— Work instructions —
Determine how many lines below contain the string "height" and give that number without anything else.

— Dataset —
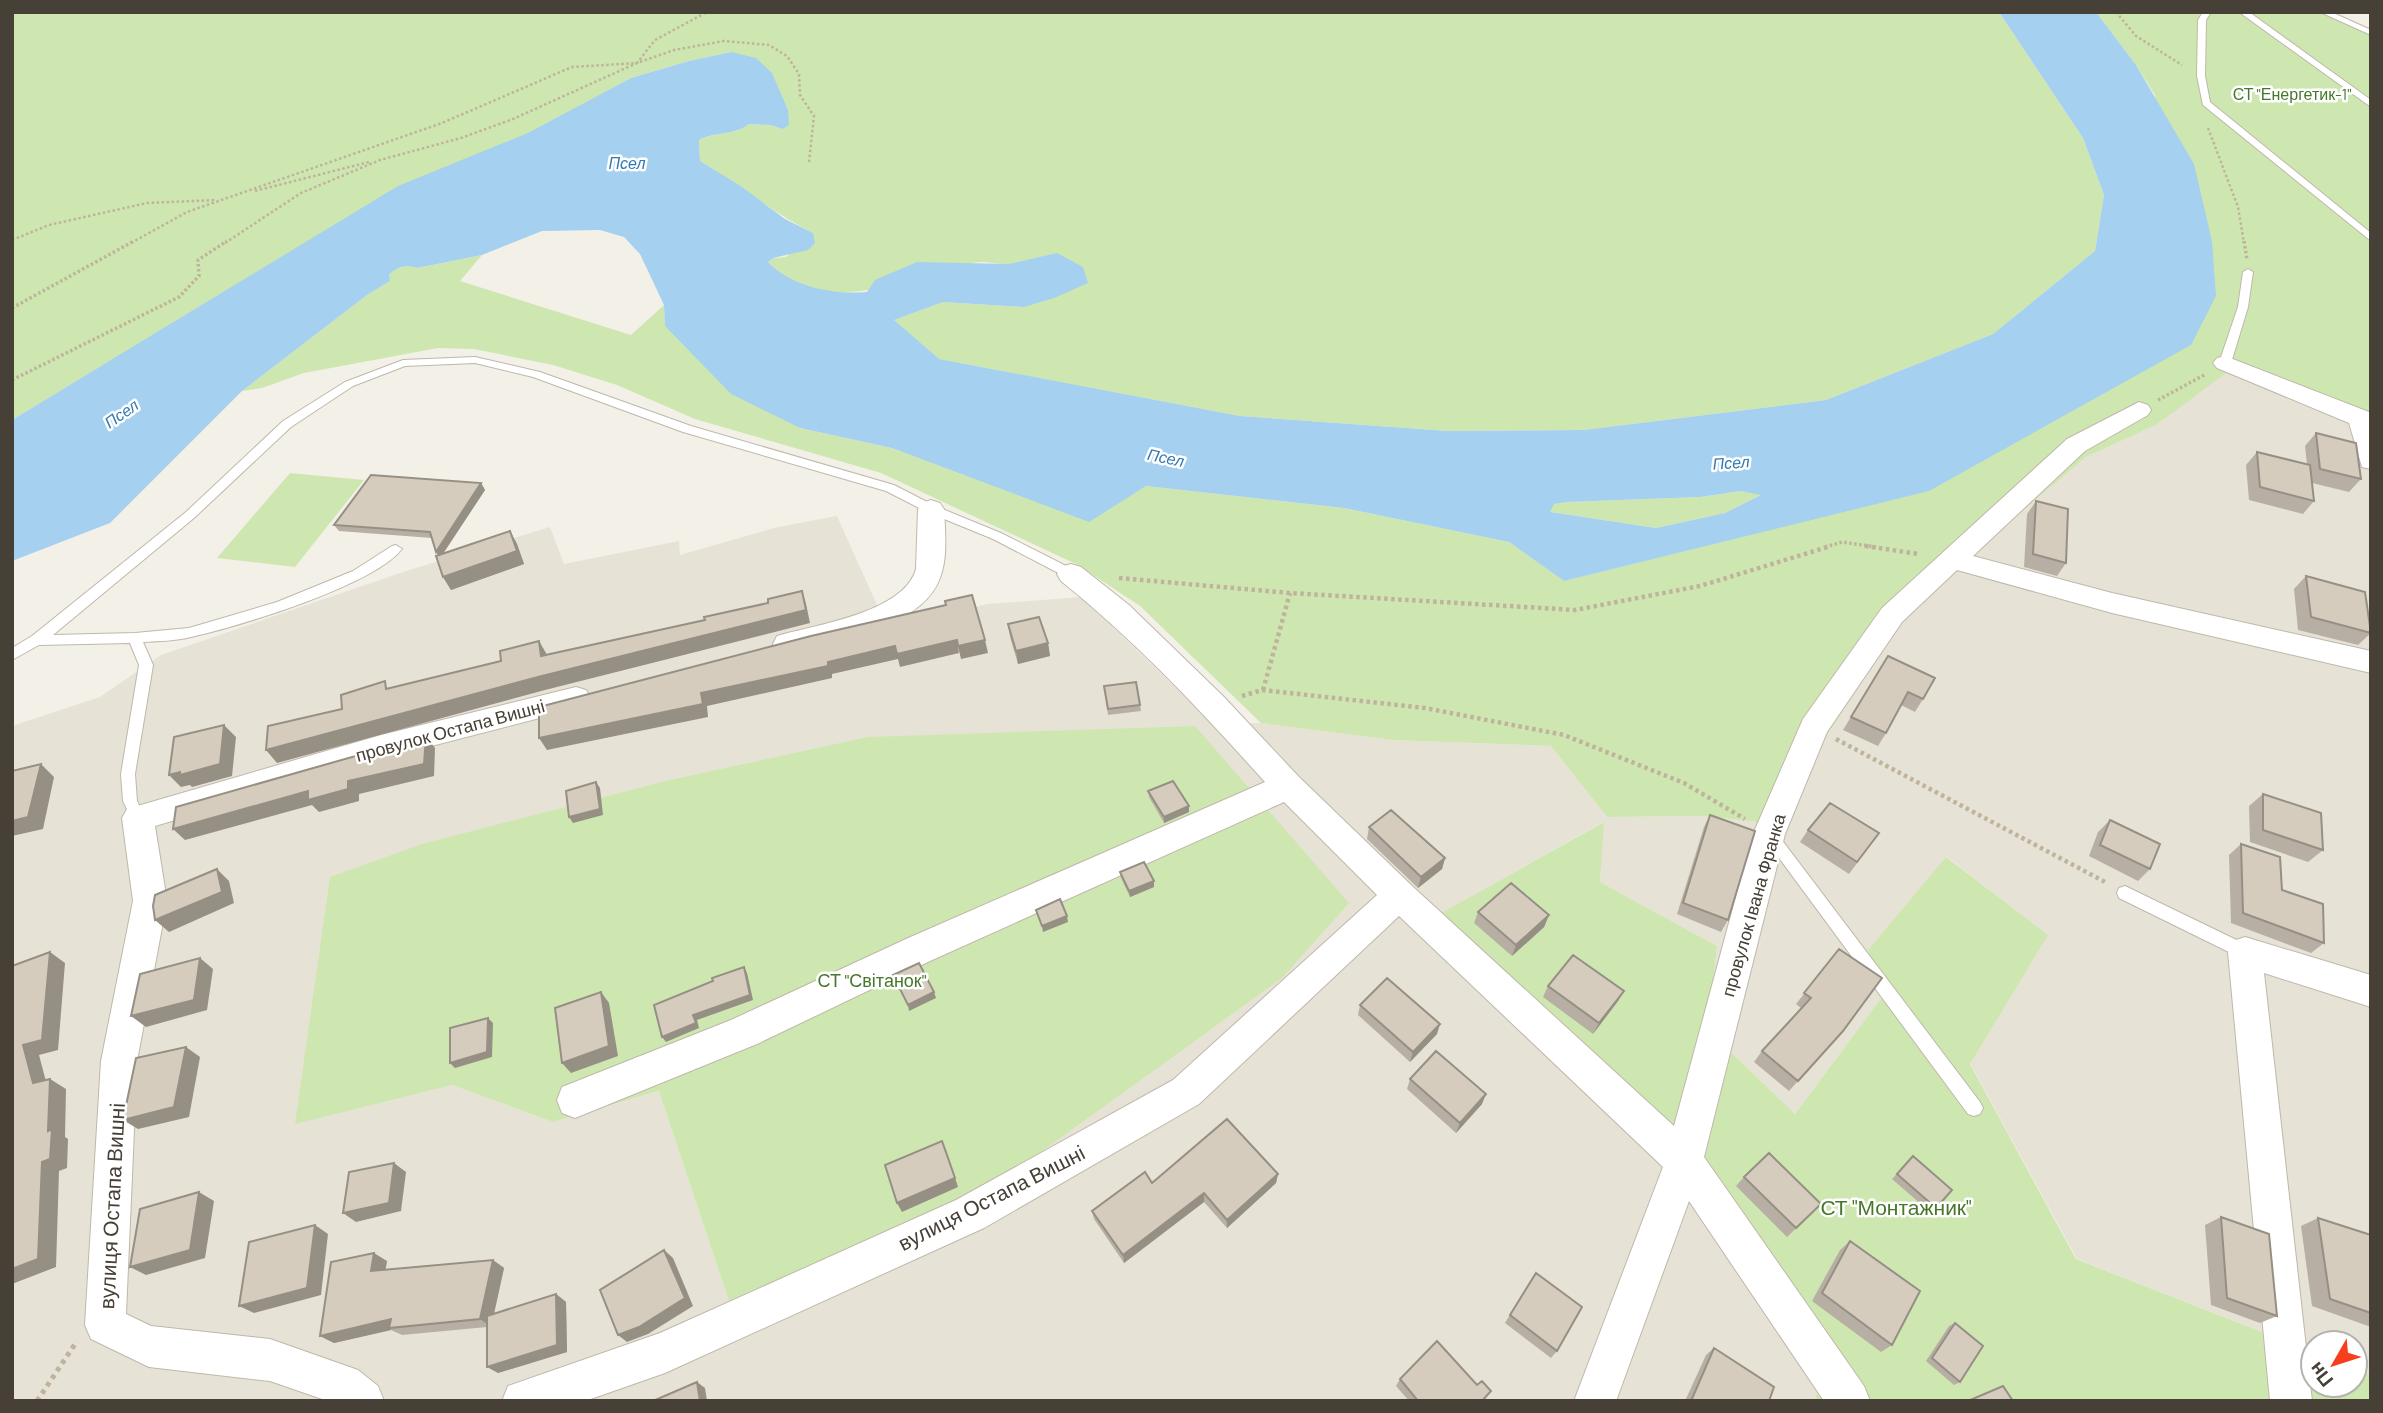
<svg xmlns="http://www.w3.org/2000/svg" width="2383" height="1413" font-family="Barlow,sans-serif">
  <style>
    .residential { fill: #e7e2d6; fill-rule: evenodd }
    .green { fill: #cee7b1 }
    .water { fill: #a5d0ef; fill-rule: evenodd }
    .lines { fill: none; stroke-linecap: round; stroke-linejoin: round }
    .lane-casing { stroke: #bfb8aa; stroke-width: 2 }
    .street-casing { stroke: #bfb8aa; stroke-width: 2 }
    .path-far3 { stroke: #c0b39c; stroke-width: 2.5; stroke-dasharray: 2.5 2.5; stroke-linecap: butt }
    .path-far2 { stroke: #c0b39c; stroke-width: 3.5; stroke-dasharray: 2.5 2.5; stroke-linecap: butt }
    .path-far1 { stroke: #c0b39c; stroke-width: 4.5; stroke-dasharray: 3.5 3.5; stroke-linecap: butt }
    .path { stroke: #c0b39c; stroke-width: 5; stroke-dasharray: 4.5 4.5; stroke-linecap: butt }
    .lane { fill: #fff; fill-rule: evenodd }
    .street { fill: #fff; fill-rule: evenodd }
    .wall { fill: #b7afa3 }
    .shaded-wall { fill: #958f84 }
    .building { fill: #d5ccbd; stroke: #958f84; stroke-width: 2 }
    .labels { text-anchor: middle; dominant-baseline: central; stroke-width: 5; stroke-linejoin: round; paint-order: stroke }
    .far-park-label { font-size: 16px; fill: #47772b; stroke: #fff }
    .far-water-label { font-size: 16px; font-style: italic; fill: #327ab0; stroke: #fff }
    .street-label { font-size: 18px; fill: #464036; stroke: #fff }
    .park-label { font-size: 18px; fill: #47772b; stroke: #fff }
    .near-street-label { font-size: 21px; fill: #464036; stroke: #fff }
    .near-park-label { font-size: 21px; fill: #47772b; stroke: #fff }
  </style>
  <rect width="100%" height="100%" fill="#f3f0e8"/>
  <path class="residential" d="M2246,361l118,51 7,22v941l-16,-6v-26h-42v9l-236,-93 -107,-196 77,-128 -100,-78 -79,93 14,47 -87,117 -87,-84 9,-84 -117,-64 3,-60 -166,94 269,255 112,220 -4,10h-1802v-675l88,-29 61,-42 245,-84 144,-44 14,37 115,-23 1,14 98,-28 59,-11 49,109 102,-21 94,-7 131,127 48,-1 131,17 159,6 56,71 98,-1 78,9 38,-81 95,-144 170,-143 70,-32 72,-55zM1195,726l86,252 -302,219 -250,103 -69,-209 -107,31 -101,-37 -157,38z"/>
  <path class="green" d="M12,12h1987l84,126 21,57 -9,56 -102,83 -167,66 -242,30 -136,1 -208,-15 -302,-57 -45,-39 50,-18 81,5 33,-54c-15,4 -32,9 -47,11 -13,1 -26,-4 -38,-1 -67,15 -145,58 -204,-1l5,-4 13,-1 27,-24c-40,-20 -75,-49 -113,-72l-1,-21c15,-9 35,-4 50,-16l21,1 13,4 5,-19 -8,-16 -49,-42 -42,9 -58,17 -533,290 -86,52z
    M2096,12h221l54,21v401l-8,-22 -122,-50 -85,63 -70,32 -170,144 -95,143 -38,81 -78,-9 -98,1 -56,-71 -159,-6 -131,-17 -121,-117 -62,-41 -197,-92 -186,-54 -78,-34 -64,-20 -79,-16 -36,-1 -134,25 -42,15 -20,3 125,-96 23,-14 -1,-6c8,-8 16,-11 28,-7l65,-13 -22,26 171,54 33,-30 1,21 135,102 92,20 196,73 58,-35 198,22 165,34 55,39 193,-48 434,-188 -36,-250 -19,-30z
    M290,473l74,7 -69,87 -78,-9z
    M1741,491l22,3 -38,19 -69,15 -106,-16 3,-8 14,-2 133,-5z
    M1195,726l154,177 -67,75 -303,219 -250,104 -70,-210 -106,31 -101,-37 -157,39 35,-247 92,-33 244,-63 202,-44z
    M1604,822l-4,60 117,64 -9,84 87,84 87,-117 -14,-47 78,-93 102,78 -78,129 106,195 237,93v33h42v-16l16,6v26h-557l4,-10 -13,-83 -369,-392z"/>
  <path class="water" d="M1999,12h97l40,53 58,99 18,77 4,55 -25,49 -262,146 -365,90 -55,-39 -165,-34 -198,-22 -57,36 -197,-74 -92,-20 -69,-34 -66,-68 -1,-21 -24,-51 -16,-17 -24,-7 -58,1 -60,24 -65,13c-12,-4 -20,-1 -28,7l1,6 -23,14 -125,96 -132,132 -98,38v-141l386,-234 130,-53 103,-55 58,-17 42,-9 25,6 16,15 16,37 1,15 -6,4 -13,-4 -21,-1c-15,12 -35,7 -50,16l1,21 42,26 43,32 28,14 2,10 -7,7 -35,8 -5,4c24,25 66,33 99,30l8,-12 42,-18 92,2 48,-11 26,14 5,16 -34,15 -30,9 -81,-5 -49,18 45,39 301,57 208,15 136,-1 242,-30 167,-66 102,-83 9,-56 -21,-57zM1741,491l20,4 -36,18 -69,15 -106,-16 4,-8 13,-2 133,-5z"/>
  <g class="lines">
    <defs>
      <path id="lane" d="M2203,12h8l-5,8 -1,56 5,26 161,131v8l-168,-136 -6,-29 1,-56z
        M2239,12h10l122,88v7z
        M2320,12h11l40,18v5z
        M2248,269l5,3 -5,35 -17,56 -6,3 -4,-1 -2,-2 19,-56 5,-35z
        M475,357l65,15 151,54 203,59 41,21 66,27 75,38 1,3 -1,3h-10l-73,-38 -66,-27 -41,-21 -203,-59 -150,-55 -58,-14 -70,3 -52,20 -62,41 -97,91 -141,117 82,-2 54,-5 88,-26 76,-31 39,-25 4,-1 6,4c-29,37 -163,77 -211,88 -15,4 -32,4 -48,5l10,23 -18,109 2,27 8,17 -2,4 -5,2 -5,-2 -10,-21 -2,-27 18,-109 -9,-22 -91,2 -27,15v-12l20,-12 154,-124 97,-91 62,-39 58,-22z
        M1770,829l5,2 205,271 3,6 -3,6 -6,2 -6,-2 -203,-275 -3,-4 3,-4z
        M2125,886l126,61 2,5 -2,5 -6,2 -6,-2 -120,-59 -2,-5 2,-5z"/>
      <path id="street" d="M2225,356l144,56 2,57 -9,-2 -13,-44 -132,-55 -4,-5 4,-5z
        M2139,402l9,3 3,5 -3,5 -63,36 -112,105 139,37 259,58v22l-259,-60 -155,-43 -55,52 -75,110 -42,102 -81,323 160,229 6,15h-46l-135,-200 -73,200h-42l89,-234 -264,-251 -200,188 -215,124 -319,145 -80,28h-83l6,-15 152,-53 296,-133 217,-120 204,-185 -93,-93 -354,159 -173,83 -182,74 -13,-5 -5,-13 5,-13 169,-67 175,-81 359,-157c-64,-71 -129,-141 -204,-201l-4,-7 4,-7 10,-3 10,3 48,38 94,91 76,81 112,108 263,241 79,-292 50,-115 79,-111 185,-169z
        M931,500l9,3 4,6c1,22 4,48 -4,69 -18,50 -107,65 -153,77l-10,-3 -4,-8 4,-8c37,-11 127,-23 139,-67l2,-60 4,-6z
        M576,687l10,3 5,8 -5,8 -205,53 -226,67 12,75 -30,160 -11,253 25,12 119,13 88,31 20,16 6,15h-56l-58,-20 -121,-14 -58,-28 -6,-14 16,-264 32,-160 -11,-83 5,-9 254,-74z
        M2245,937l126,38v32l-107,-34 48,428h-42l-42,-449 5,-11z"/>
    </defs>
    <use href="#lane" class="lane-casing"/>
    <use href="#street" class="street-casing"/>
    <path class="path-far3" d="M2116,12l20,24 46,29
      M2208,128l30,79 6,36
      M255,191l114,-29
      M12,240l37,-15 98,-22 69,-3
      M131,243l56,-31 255,-89 130,-56 65,-4 18,-23 52,-28
      M225,243l76,-50 79,-33 81,-22 52,-19 124,-56 37,-13 50,-9 45,4 18,11 12,18 1,21 14,21 -5,46"/>
    <path class="path-far2" d="M2244,241l3,19
      M12,308l122,-67
      M12,380l167,-83 20,-21 -1,-16 29,-19
      M2158,400l48,-26
      M1825,547l17,-5 34,5"/>
    <path class="path-far1" d="M1865,546l54,8
      M1119,578l171,15 285,17 125,-24 131,-40
      M1263,690l27,-97
      M1242,696l20,-6 163,18 139,27 120,48 61,36
      M1836,739l271,144"/>
    <path class="path" d="M37,1401l40,-60"/>
    <use href="#lane" class="lane"/>
    <use href="#street" class="street"/>
  </g>
  <path class="wall" d="M2316,433l45,46 -12,13 -37,-9 2,18 -11,13 -54,-14 -3,-35 11,-13 50,12 -2,-18z
    M481,483l4,7 -42,64 67,-23 7,13 7,20 -73,26 -8,-13 -4,-22 -7,-17 -93,-7 -5,-6z
    M2036,501l30,62 -9,13 -33,-9 3,-53z
    M2306,576l65,53v4l-13,12 -60,-15 -4,-41z
    M1008,624l40,19 2,13 -32,8 -8,-27z
    M1888,656l35,43 -8,13 -14,-7 -15,28 -8,13 -35,-16z
    M1104,686l36,19 1,6 -33,4z
    M1148,791l41,21 -25,11 -15,-26z
    M2263,794l60,56 -15,12 -58,-20 -1,-36z
    M1710,815l18,105 -7,12 -44,-18 27,-87z
    M2110,820l40,49 -12,12 -49,-25 9,-24z
    M1369,827l76,31 -3,11 -24,19 -51,-49z
    M1808,830l71,3 -30,41 -49,-32z
    M2241,844l41,46 42,53 -13,10 -80,-30 -2,-68z
    M1120,872l34,15 -24,10 -9,-19z
    M1478,912l71,3 -5,12 -32,29 -38,-33z
    M1839,949l4,82 -54,60 -35,-29 8,-11 40,-42 -6,-5z
    M1548,986l76,5 -6,10 -25,33 -50,-37z
    M1360,1005l77,29 -27,28 -52,-47z
    M1410,1079l72,25 -26,29 -49,-44z
    M1913,1156l23,52 -6,4 -38,-33z
    M1278,1174l-2,9 -49,45 -23,-26 -80,61 -30,-44 -2,-8 60,-28z
    M1744,1177l77,27 -34,33 -51,-51z
    M2221,1217l56,99 -17,7 -49,-18 -6,-80z
    M2318,1218l53,17v92l-59,-21 -11,-80z
    M1850,1241l42,104 -11,7 -69,-51 28,-51z
    M493,1260l11,8 -10,46 62,-20 10,8 1,50 -69,21 -11,-46 -85,8 -11,-5 -57,13 -14,-7 67,-75 -2,9z
    M1530,1281l27,70 -6,7 -46,-35z
    M1955,1323l5,59 -6,3 -28,-24 23,-35z
    M1714,1348l55,53h-84l21,-46z
    M1400,1379l77,6 14,6 -8,10h-74l-13,-15z"/>
  <path class="shaded-wall" d="M481,483l4,7 -45,68 -4,-6z
    M510,531l7,13 7,20 -73,26 -8,-13z
    M802,591l4,13 4,19 -265,67 -268,73 -11,-13 272,-73 268,-67z
    M957,640l2,13 -59,14 -2,-8 -66,15v4l-125,28 1,11 -161,33 -8,-12 162,-45 127,-31 67,-16z
    M985,640l3,13 -27,6 -3,-13z
    M539,641l7,12 2,15 -7,-12z
    M1048,643l2,13 -32,8 -2,-13z
    M224,725l12,12 -4,39 -40,11 -2,-2 -9,2 -12,-12z
    M426,736l9,12 -1,28 -75,18v7l-40,11 -7,-7 -127,35 -12,-11 135,-38z
    M41,764l13,13 -11,52 -31,7v-15z
    M596,782l4,6 3,27 -30,8 -4,-6z
    M1189,806v6l-25,11v-6z
    M1445,858l-3,11 -24,19 3,-11z
    M217,869l12,12 5,22 -65,29 -14,-12z
    M1154,881v6l-24,10 -1,-6z
    M1549,915l-5,12 -32,29 4,-11z
    M1067,916l1,6 -25,10 -1,-6z
    M50,952l15,11 -7,87 -19,5 10,38 -16,-10 -10,-38z
    M200,958l13,11 -6,41 -61,17 -15,-11z
    M744,967l3,6 6,27 -56,20 2,8 -33,14 -4,-5 31,-22z
    M1624,991l-6,10 -25,33 6,-11z
    M601,992l8,11 9,53 -47,17 -9,-10z
    M934,992l2,6 -27,13 -1,-6z
    M488,1018l5,5 -1,34 -37,11 -5,-5z
    M1440,1024l-3,10 -27,28 3,-10z
    M186,1047l14,10 -11,60 -51,12 -15,-9z
    M50,1079l16,10 -1,48 3,2 -1,29 -8,3 -3,96 -44,17v-15l30,-107 6,-31z
    M1486,1094l-4,10 -26,29 4,-10z
    M946,1150l12,37 -56,25 -5,-9z
    M394,1163l12,9 -5,39 -45,11 -13,-9z
    M1278,1174l-2,9 -49,45v-8z
    M199,1192l15,9 -9,57 -59,17 -16,-8z
    M1204,1193v9l-80,61 -1,-8z
    M315,1225l13,9 -7,61 -67,18 -15,-7z
    M664,1250l9,8 20,48 -45,28 -21,8 -9,-7z
    M374,1253l13,8 -3,18 -13,-8z
    M493,1260l11,8 -13,59 -11,-8z
    M556,1294l10,8 1,50 -69,21 -11,-6z
    M391,1319l-2,9 2,2 -57,13 -14,-7z
    M697,1382l8,6 2,13h-7z"/>
  <path class="building" d="M2316,433l40,10 5,36 -41,-10z
    M2257,452l53,13 4,36 -54,-14z
    M371,475l110,8 -45,69 -6,-20 -96,-7z
    M2036,501l32,8 -2,54 -33,-9z
    M510,531l7,20 -74,26 -7,-21z
    M2306,576l59,16 6,41 -60,-16z
    M802,591l4,19 -268,67 -272,73 2,-24 74,-17 -1,-14 44,-14 1,8 115,-28 -1,-10 39,-10 2,15 164,-36 -1,-3 64,-14v-4z
    M972,595l13,45 -27,6 -1,-6 -60,14 -2,-8 -67,16v4l-127,27 2,11 -164,34v-31l272,-71 135,-31 -1,-4z
    M1039,617l9,26 -32,8 -8,-27z
    M1888,656l47,22 -12,21 -15,-7 -22,41 -35,-16z
    M1136,682l4,23 -32,4 -4,-23z
    M224,725l-4,39 -40,11v-3l-11,3 5,-38z
    M426,736l-2,28 -76,17v8l-40,11v-9l-135,38 3,-22z
    M41,764l-13,53 -16,4v-50z
    M1173,781l16,25 -25,11 -16,-26z
    M596,782l4,27 -31,8 -3,-26z
    M2263,794l58,19 2,37 -60,-20z
    M1830,803l49,30 -22,29 -49,-32z
    M1391,810l54,48 -24,19 -52,-50z
    M1710,815l45,16 -27,89 -45,-17z
    M2110,820l50,24 -10,25 -50,-24z
    M2241,844l39,13 2,33 41,14 1,39 -81,-30z
    M1144,862l10,19 -25,10 -9,-19z
    M217,869l5,23 -67,28 -2,-14 2,-11z
    M1511,883l38,32 -33,30 -38,-33z
    M1060,899l7,17 -25,10 -6,-16z
    M1839,949l43,29 -39,53 -45,50 -36,-30 49,-53 -7,-5z
    M50,952l-8,88 -19,5 10,38 17,-4 -2,52 4,-2 -2,30 -8,3 -4,97 -26,10v-303z
    M1573,955l51,36 -25,32 -51,-37z
    M200,958l-6,42 -63,16 9,-42z
    M919,963l15,29 -26,13 -15,-30z
    M744,967l6,28 -57,20 3,8 -34,14 -8,-32 59,-24 -1,-3z
    M1387,978l53,46 -27,28 -53,-47z
    M601,992l8,54 -47,17 -7,-55z
    M488,1018l-1,34 -37,11v-35z
    M186,1047l-12,60 -51,13 13,-62z
    M1436,1051l50,43 -26,29 -50,-44z
    M1227,1119l51,55 -51,46 -23,-27 -81,62 -31,-44 53,-39 7,11z
    M942,1141l13,37 -58,25 -12,-38z
    M1769,1153l52,51 -25,24 -52,-51z
    M1913,1156l39,34 -16,18 -39,-34z
    M394,1163l-5,40 -46,10 6,-41z
    M199,1192l-9,58 -60,17 10,-58z
    M2221,1217l48,17 8,82 -50,-18z
    M2318,1218l53,17v78l-41,-14z
    M315,1225l-8,63 -68,18 10,-64z
    M1850,1241l70,50 -28,54 -70,-52z
    M664,1250l21,48 -46,29 -21,8 -18,-45z
    M374,1253l-3,18 122,-11 -13,59 -91,9 2,-9 -71,17 11,-74z
    M1536,1273l46,34 -25,44 -47,-36z
    M556,1294l1,51 -70,22v-51z
    M1955,1323l28,23 -23,36 -28,-24z
    M1437,1341l40,44 5,-4 9,10 -9,10h-64l-18,-22z
    M1714,1348l60,39 -5,14h-78z
    M697,1382l3,19h-47z
    M2003,1386l10,15h-45z"/>
  <g class="labels">
    <g class="far-park-label">
      <text x="2292" y="93">СТ "Енергетик-1"</text>
    </g>
    <g class="far-water-label">
      <text x="627" y="162">Псел</text>
      <text transform="translate(121 413) rotate(-35)">Псел</text>
      <text transform="translate(1166 457) rotate(12)">Псел</text>
      <text transform="translate(1731 462) rotate(-4)">Псел</text>
    </g>
    <g class="street-label">
      <text transform="translate(450 730) rotate(-15)">провулок Остапа Вишні</text>
      <text transform="translate(1753 905) rotate(-74)">провулок Івана Франка</text>
    </g>
    <g class="park-label">
      <text x="872" y="980">СТ "Світанок"</text>
    </g>
    <g class="near-street-label">
      <text transform="translate(991 1197) rotate(-27)">вулиця Остапа Вишні</text>
      <text transform="translate(111 1206) rotate(-87)">вулиця Остапа Вишні</text>
    </g>
    <g class="near-park-label">
      <text x="1896" y="1206">СТ "Монтажник"</text>
    </g>
  </g>
  <rect width="2383" height="1413" fill="none" stroke="#464036" stroke-width="28"/>
  <g transform="translate(2334 1364) rotate(231)"><circle r="33" fill="#ffffff" stroke="#b5b3af" stroke-width="2"/>
  <path d="M0-5L12 26L0 18L-12 26Z" fill="#f53f1d"/>
  <text y="-10" font-size="19" font-weight="bold" text-anchor="middle" fill="#464036">Пн</text>
  </g>
</svg>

— Solution to this problem —
3